Are you a part of the DOCLINE community? How has ILL helped you?

Lisa Theisen began serving as Head of the Collection Access Section in the Public Services Division in March 2020. Ms. Theisen has been at NLM for 13 years, supporting DOCLINE and NLM’s Interlibrary Loan (ILL) operation.

Elisabeth Unger, MLIS, joined NLM’s Public Access Division, Collection Access Section, Systems Unit in 2008 to support DOCLINE and NLM ILL after working at the National Agricultural Library. In 2005 she became DOCLINE Team Lead where she was responsible for the latest redesign and relaunch of the esteemed system.

Dr. Isaac Kohane: Making Our Data Work for Us!

Last weekend, Isaac Kohane, MD, PhD, FACMI, Marion V. Nelson Professor of Biomedical Informatics, and Chair of the Department of Biomedical Informatics at Harvard Medical School received the 2020 Morris F. Collen Award of Excellence at the AMIA 2020 Virtual Annual Symposium. This award – the highest honor in informatics – is bestowed to an individual whose personal commitment and dedication to medical informatics has made a lasting impression on the field.

Throughout his career, Dr. Kohane has worked to extract meaning out of large sets of clinical and genomic data to improve health care. His efforts mining medical data have contributed to the identification of harmful side-effects associated with drug therapy, recognition of early warning signs of domestic abuse, and detection of variations and patterns among people with conditions such as autism.
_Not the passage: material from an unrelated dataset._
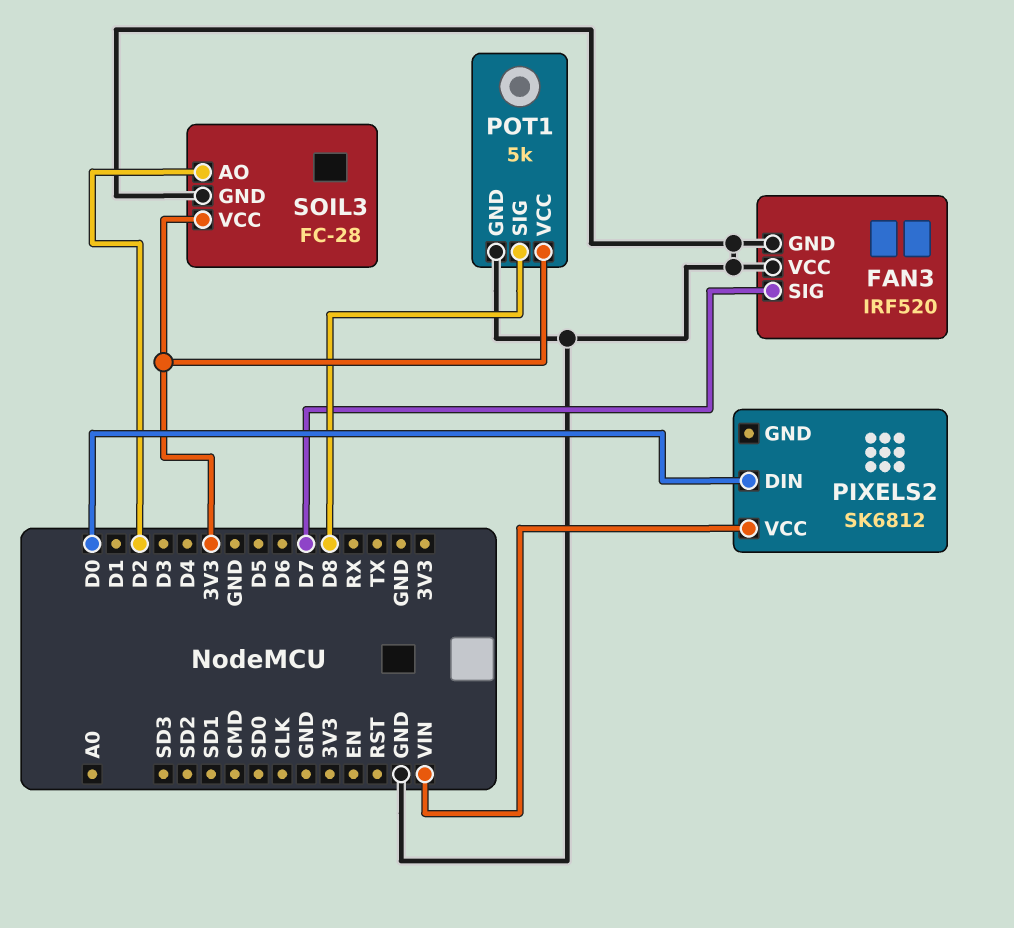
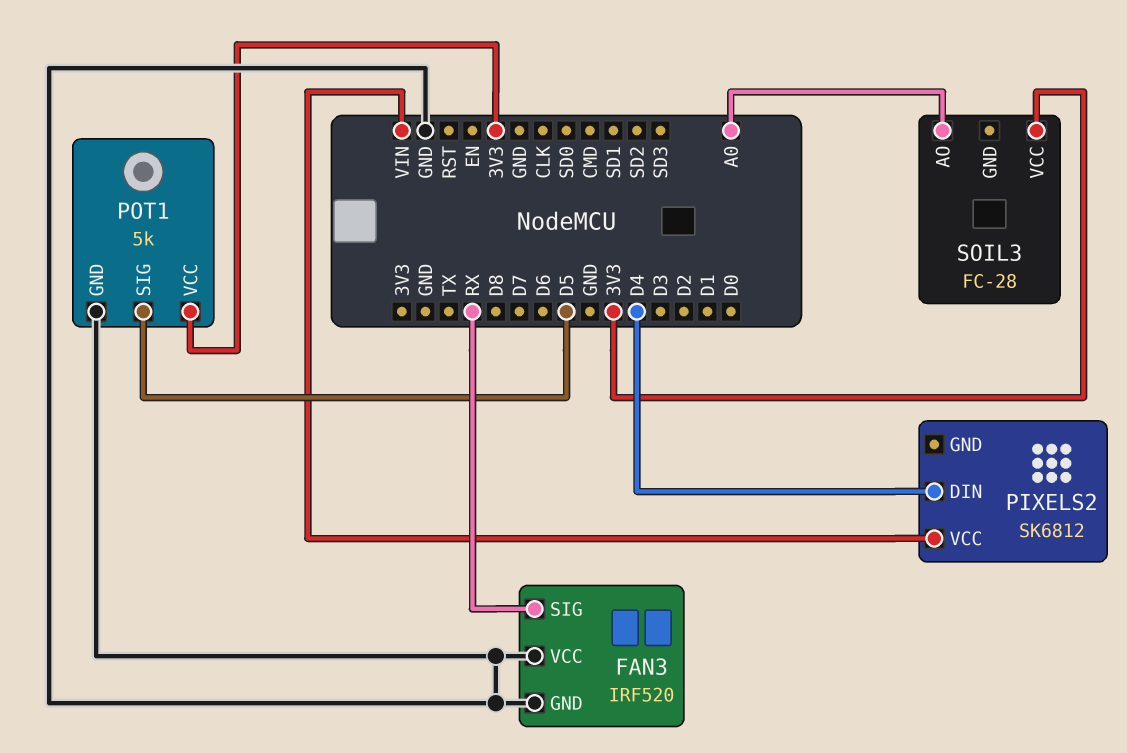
FAN3 pin SIG: D7 -> RX
PIXELS2 pin DIN: D0 -> D4
POT1 pin SIG: D8 -> D5
SOIL3 pin AO: D2 -> A0
SOIL3 pin GND: GND -> none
As the lead investigator of the i2b2 (Informatics for Integrating Biology & the Bedside) project, a National Institutes of Health-funded National Center for Biomedical Computing initiative, Dr. Kohane’s work has led to the creation of a comprehensive software and methodological framework to enable clinical researchers to accelerate the translation of genomic and “traditional” clinical findings into novel diagnostics, prognostics, and therapeutics.

Dr. Kohane is a visionary with a motto:  Make Our Data Work for Us! Please join me in congratulating Dr. Kohane, recipient of the 2020 Morris F. Collen Award of Excellence.
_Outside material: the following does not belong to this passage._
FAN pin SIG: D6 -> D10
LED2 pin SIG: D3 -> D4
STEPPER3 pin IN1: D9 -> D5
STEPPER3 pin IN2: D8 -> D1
Hear more from Dr. Kohane in this video.

Video transcript (below)

The vision that has driven my research agenda is that we were not doing our patients any favors by not embracing information technology to accelerate our ability to both discover new findings in medicine, and to improve the way we deliver the medicine.

What does “make our data work for us” mean? It means that let’s not just use it for the real reason most of it is accumulated at present, which is in order to satisfy administrative or reimbursement processes. Let’s use it to improve health care.
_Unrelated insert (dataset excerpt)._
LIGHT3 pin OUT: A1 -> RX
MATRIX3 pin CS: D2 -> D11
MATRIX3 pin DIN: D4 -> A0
Using just our claims data, we can actually predict – better than genetic tests – recurrence rates for autism. It’s the ability to show, with these same data, that drugs used for preventing immature birth in the genetic form are just as effective as those that are brand name; 40 times as expensive. It’s, as we’ve seen most recently, the ability to pull together data around pandemics within weeks, if and only if, we understand the data that’s spun off our health care systems in the course of care.

And finally, as exemplified by work on FHIR, which was funded by the Office of the National Coordinator and then the National Library Medicine, the ability to flow the data directly to the patient to finally allow patients’ access to their data in a computable format to allow decision support for the patient without going through the long loop of the health care system.

Because the NIH and NLM have invested in working on real-world sized experiments in biomedical informatics, on supporting the education of the individuals who drive those projects, and in supporting the public standards that are necessary for these projects to work and to scale, they’ve established an ecosystem that now is able to deliver true value to decision makers, to clinicians, and now to patients, as we’re seeing with a SMART on FHIR implementation on smartphones.

So, for those of you — the biomedical informaticians of the future who are clinicians — I strongly recommend that you don’t wait for someone else to fix the system. You have the most powerful tools to affect medicine, information processing tools. So, don’t wait to get old. Don’t wait to be recognized. You have the tools. Get in there, help change medicine. We all depend on you!